- **FRAGMENTO SELECCIONADO**

Por otra parte, en la misma fiesta, una vaca, que era llevada al sacrificio, parió un cordero en medio del Templo. A la sexta hora de la noche se abrió ella sola la puerta oriental del Templo exterior, que era de bronce y tan pesada que por la tarde a duras penas podían cerrarla veinte hombres.  De nuevo a los ignorantes esta señal les pareció muy favorable, pues para ellos era Dios el que les había abierto la puerta de los bienes. Sin embargo, los entendidos pensaron que la seguridad del Templo se había venido abajo por sí misma y que la puerta se abría como un regalo para los enemigos, y así entre ellos interpretaron la señal como un indicio evidente de destrucción.
Después de la fiesta, no muchos días más tarde, el veintiuno del mes de Artemisio, se vio una aparición sobrenatural mayor de lo que se podría creer. Creo que lo que voy a narrar parecería una fábula, si no lo contaran los que lo han visto con sus ojos y no estuvieran en consonancia con estas señales las desgracias que acaecieron después. Antes de la puesta de sol se vieron por los aires de todo el país carros y escuadrones de soldados armados que corrían por las nubes y rodeaban las ciudades. Además, en la fiesta llamada de Pentecostés los sacerdotes entraron por la noche en el Templo interior, como tienen por costumbre para celebrar el culto, y dijeron haber sentido en primer lugar una sacudida y un ruido, y luego la voz de una muchedumbre que decía: «Marchémonos de aquí».

- **DATOS RECOPILADOS**
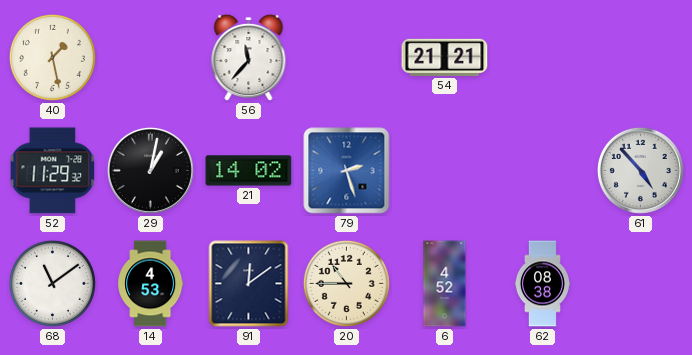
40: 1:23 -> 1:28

- **OBJETIVOS**
- 1) Reproduce con exactitud el fragmento sobre los prodigios del Templo, empezando por "Por otra parte, en" y siguiendo hasta "evidente de destrucción.".
- 2) Continúa el fragmento sobre los prodigios del Templo a partir de su última oración.
Las líneas proceden de una fuente distinta a la del fragmento.

- **RESPUESTAS POR TAREA**
- 1)
Por otra parte, en la misma fiesta, una vaca, que era llevada al sacrificio, parió un cordero en medio del Templo. A la sexta hora de la noche se abrió ella sola la puerta oriental del Templo exterior, que era de bronce y tan pesada que por la tarde a duras penas podían cerrarla veinte hombres.  De nuevo a los ignorantes esta señal les pareció muy favorable, pues para ellos era Dios el que les había abierto la puerta de los bienes. Sin embargo, los entendidos pensaron que la seguridad del Templo se había venido abajo por sí misma y que la puerta se abría como un regalo para los enemigos, y así entre ellos interpretaron la señal como un indicio evidente de destrucción.

- 2)
Pero más terrible aún que esto fue lo siguiente: un tal Jesús, hijo de Ananías, un campesino de clase humilde, cuatro años antes de la guerra, cuando la ciudad se hallaba en una paz y prosperidad importante, vino a la fiesta, en la que todos acostumbran a levantar tiendas en honor de Dios, y de pronto se puso a gritar en el Templo: «Voz de Oriente, voz de Occidente, voz de los cuatro vientos, voz que va contra Jerusalén y contra el Templo, voz contra los recién casados y contra las recién casadas, voz contra todo el pueblo». Iba por todas las calles vociferando estas palabras de día y de noche. Algunos ciudadanos notables se irritaron ante estos malos augurios, apresaron a Jesús y le dieron en castigo muchos golpes. Pero él, sin decir nada en su propio favor y sin hacer ninguna petición en privado a los que le atormentaban, seguía dando los mismos gritos que antes. Las autoridades judías, al pensar que la actuación de este hombre tenía un origen sobrenatural, lo que realmente así era, lo condujeron ante el gobernador romano. Allí, despellejado a latigazos hasta los huesos, no hizo ninguna súplica ni lloró, sino que a cada golpe respondía con la voz más luctuosa que podía: «¡Ay de ti Jerusalén!». Cuando Albino, que era el gobernador, le preguntó quién era, de dónde venía y por qué gritaba aquellas palabras, el individuo no dio ningún tipo de respuesta, sino que no dejó de emitir su lamento sobre la ciudad, hasta que Albino juzgó que estaba loco y lo dejó libre. Antes de llegar el momento de la guerra Jesús no se acercó a ninguno de los ciudadanos ni se le vio hablar con nadie, sino que cada día, como si practicara una oración, emitía su queja: «¡Ay de ti Jerusalén!». No maldecía a los que le golpeaban diariamente ni bendecía a los que le daban de comer: a todos les daba en respuesta el funesto presagio. Gritaba en especial durante las fiestas. Después de repetir esto durante siete años y cinco meses, no perdió su voz ni se cansó. Finalmente, cuando la ciudad fue sitiada, vio el cumplimiento de su augurio y cesó en sus lamentos. Pues, cuando se hallaba haciendo un recorrido por la muralla, gritó con una voz penetrante: «¡Ay de ti, de nuevo, ciudad, pueblo y Templo!». Y para acabar añadió: «¡Ay también de mí!», en el momento en que una piedra, lanzada por una balista, le golpeó y al punto lo mató. Así entregó su alma, mientras aún emitía aquellos presagios.
Si uno reflexiona sobre estos hechos, se dará cuenta de que Dios se preocupa de los hombres y de que él anuncia a su raza de todas las formas posibles los medios de salvación, y que, sin embargo, ellos perecen por su demencia y por la elección personal de sus propias desgracias.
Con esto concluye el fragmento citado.